Every line below must be reproduced exactly; no pictures are to be included.

▬▬▬▬▬▬▬▬▬▬

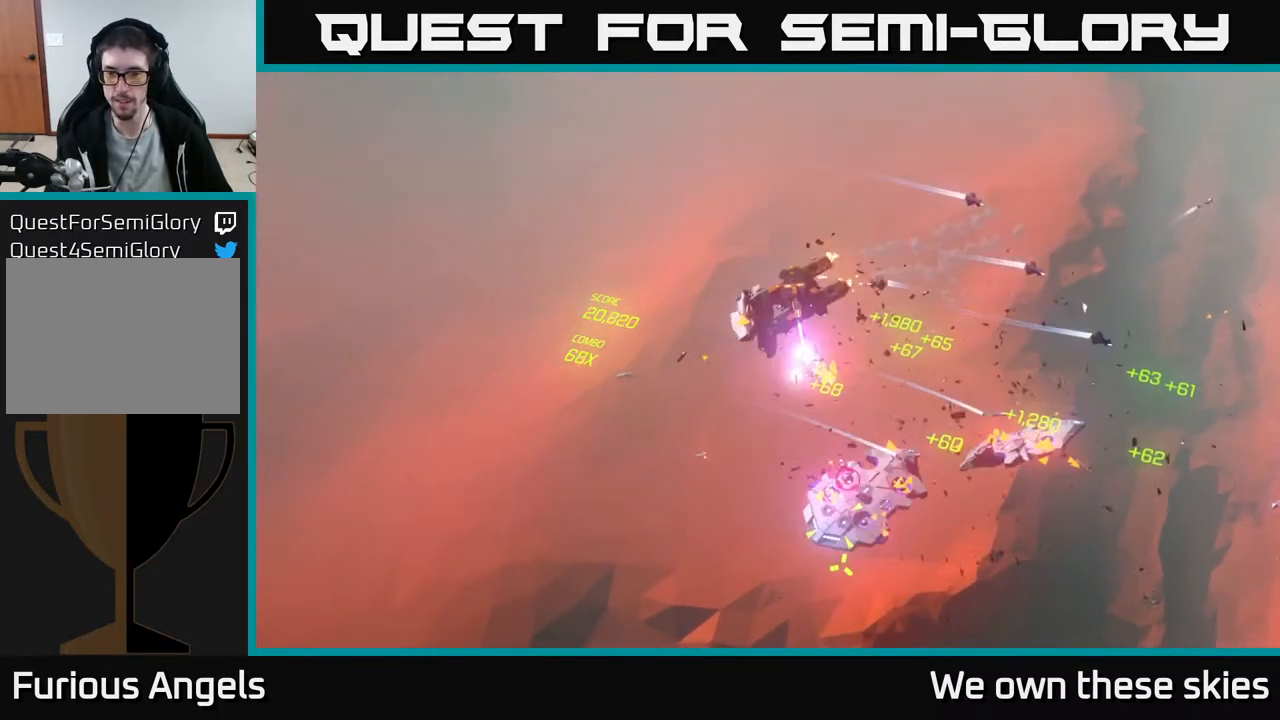
{"buttons": [], "left_stick": "right", "events": [[467, "left_stick", "right"]]}
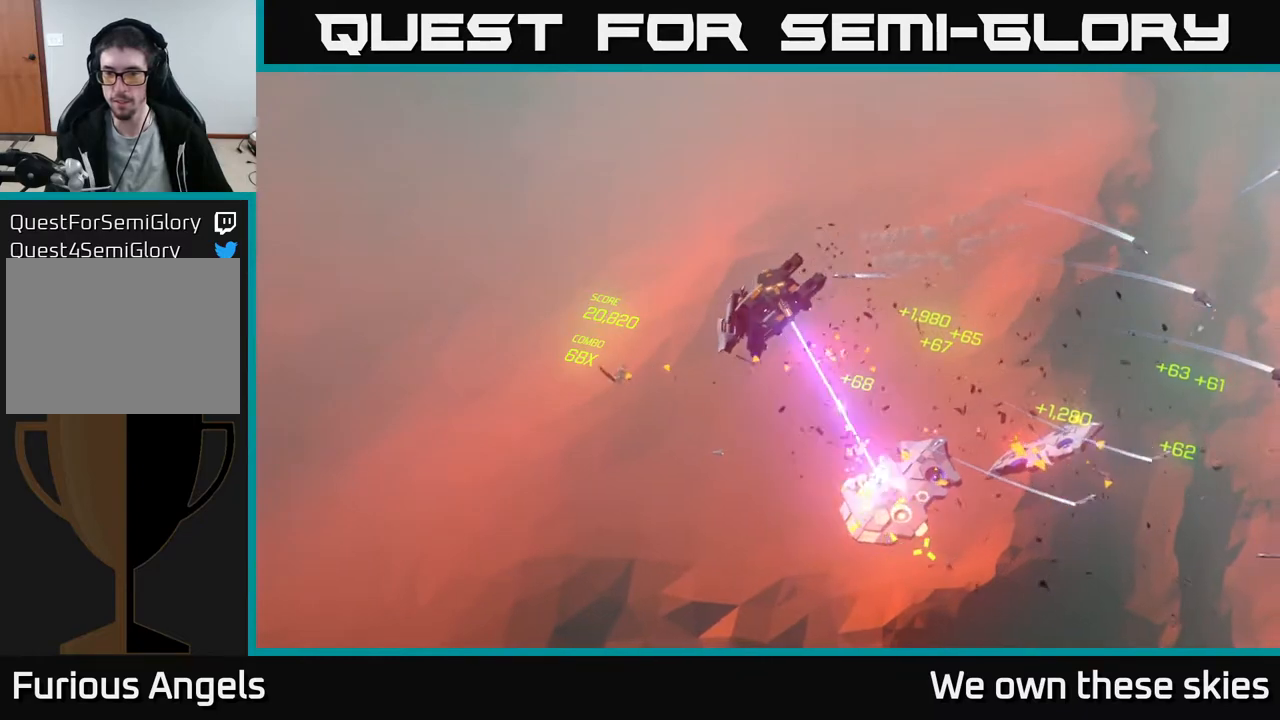
{"buttons": [], "left_stick": "right", "events": []}
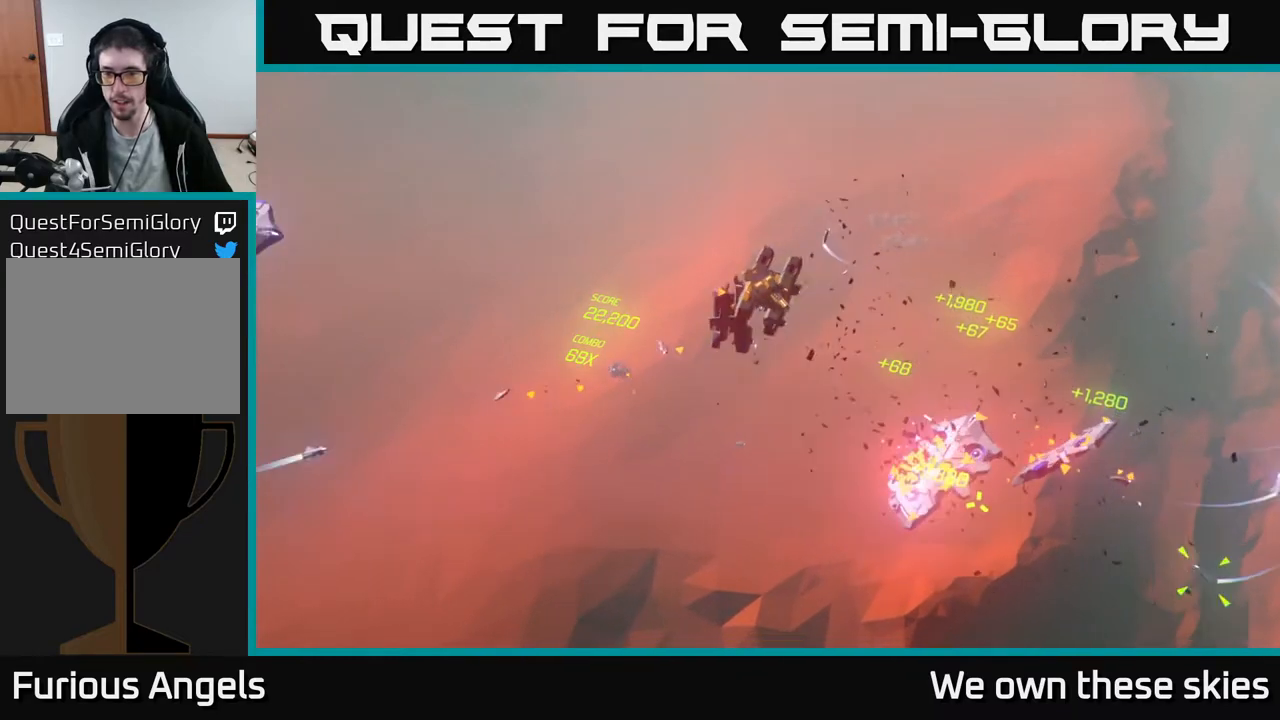
{"buttons": [], "left_stick": "right", "events": []}
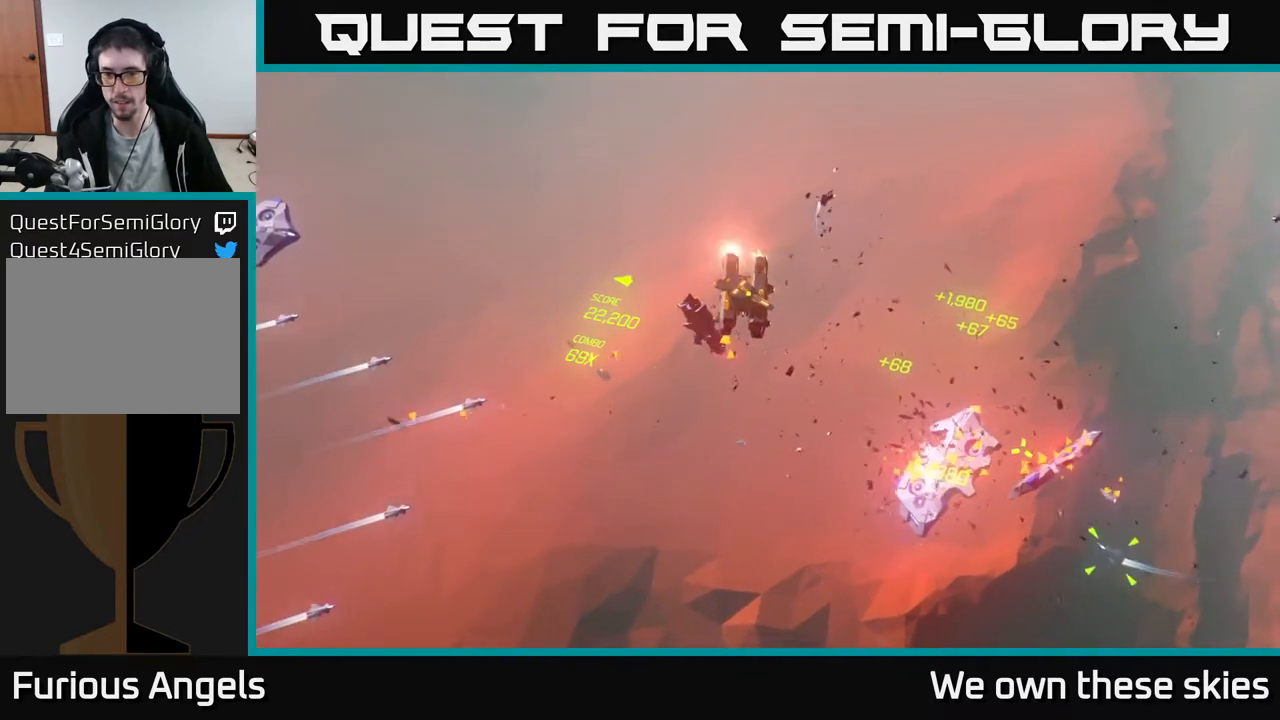
{"buttons": [], "left_stick": "right", "events": []}
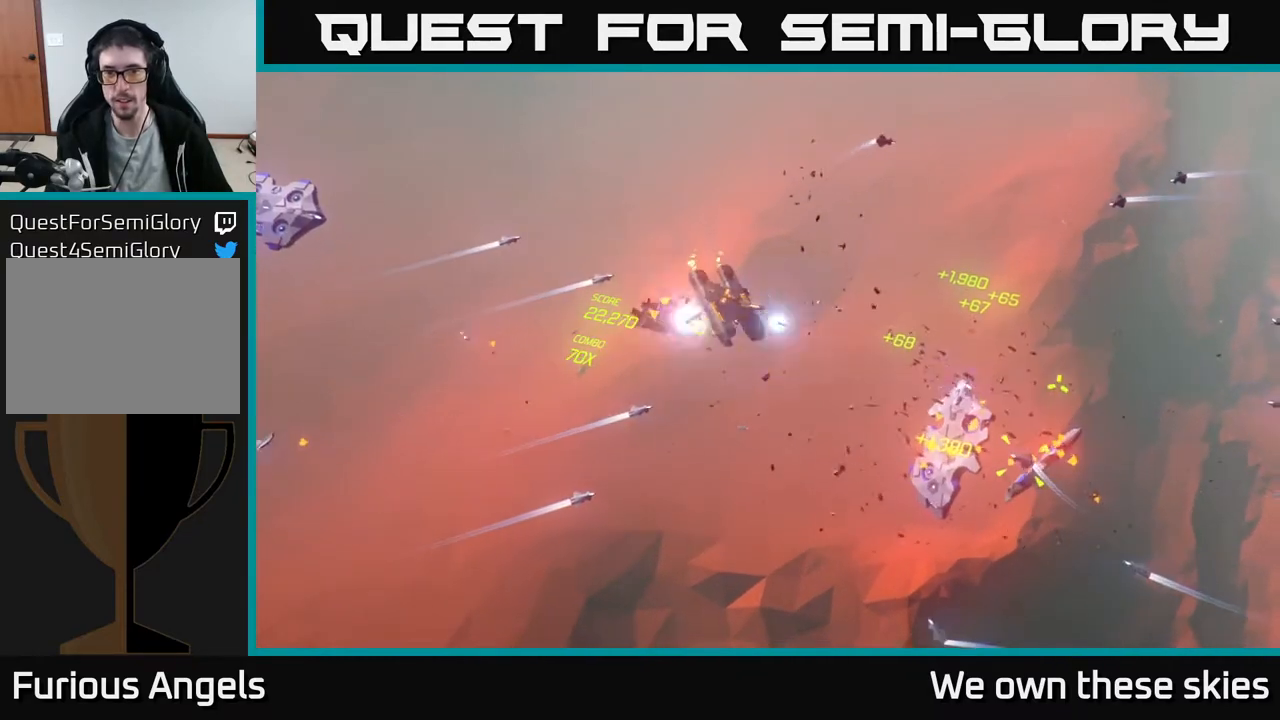
{"buttons": [], "left_stick": "right", "events": []}
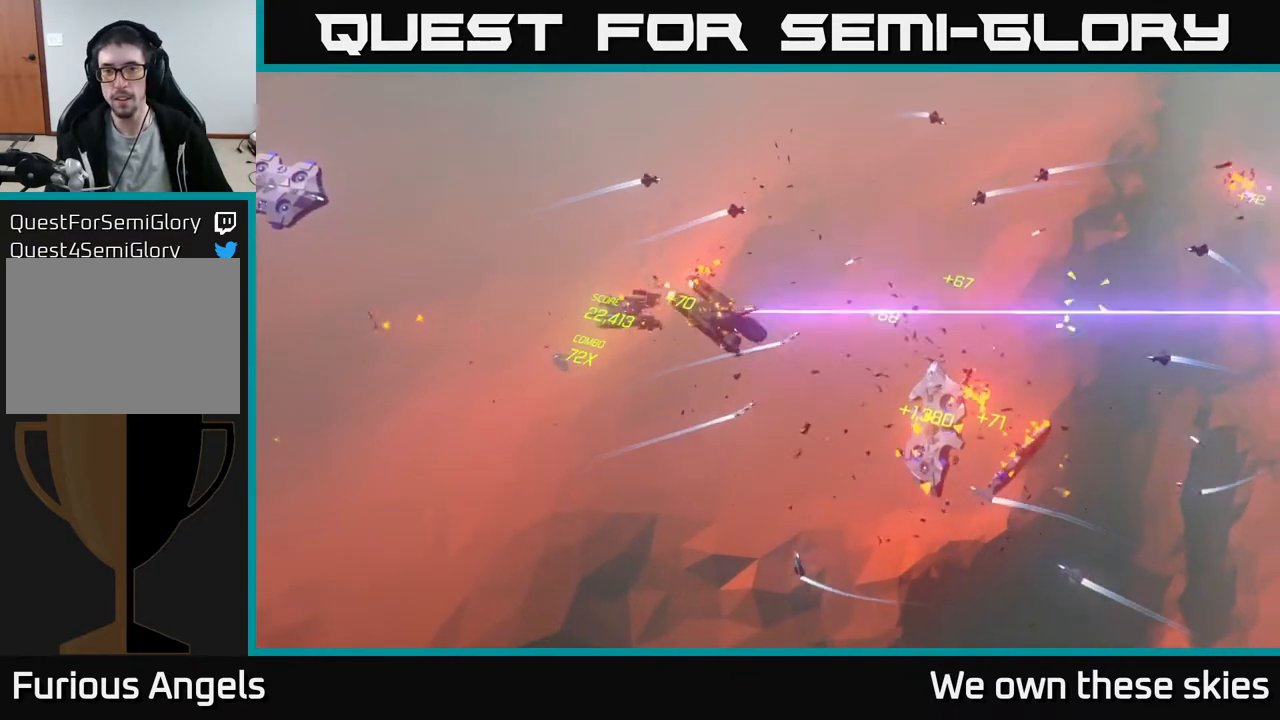
{"buttons": [], "left_stick": "right", "events": []}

▬▬▬▬▬▬▬▬▬▬

• [Problem solution]:
{"buttons": [], "left_stick": "right", "events": [[467, "left_stick", "right"]]}
{"buttons": [], "left_stick": "right", "events": []}
{"buttons": [], "left_stick": "right", "events": []}
{"buttons": [], "left_stick": "right", "events": []}
{"buttons": [], "left_stick": "right", "events": []}
{"buttons": [], "left_stick": "right", "events": []}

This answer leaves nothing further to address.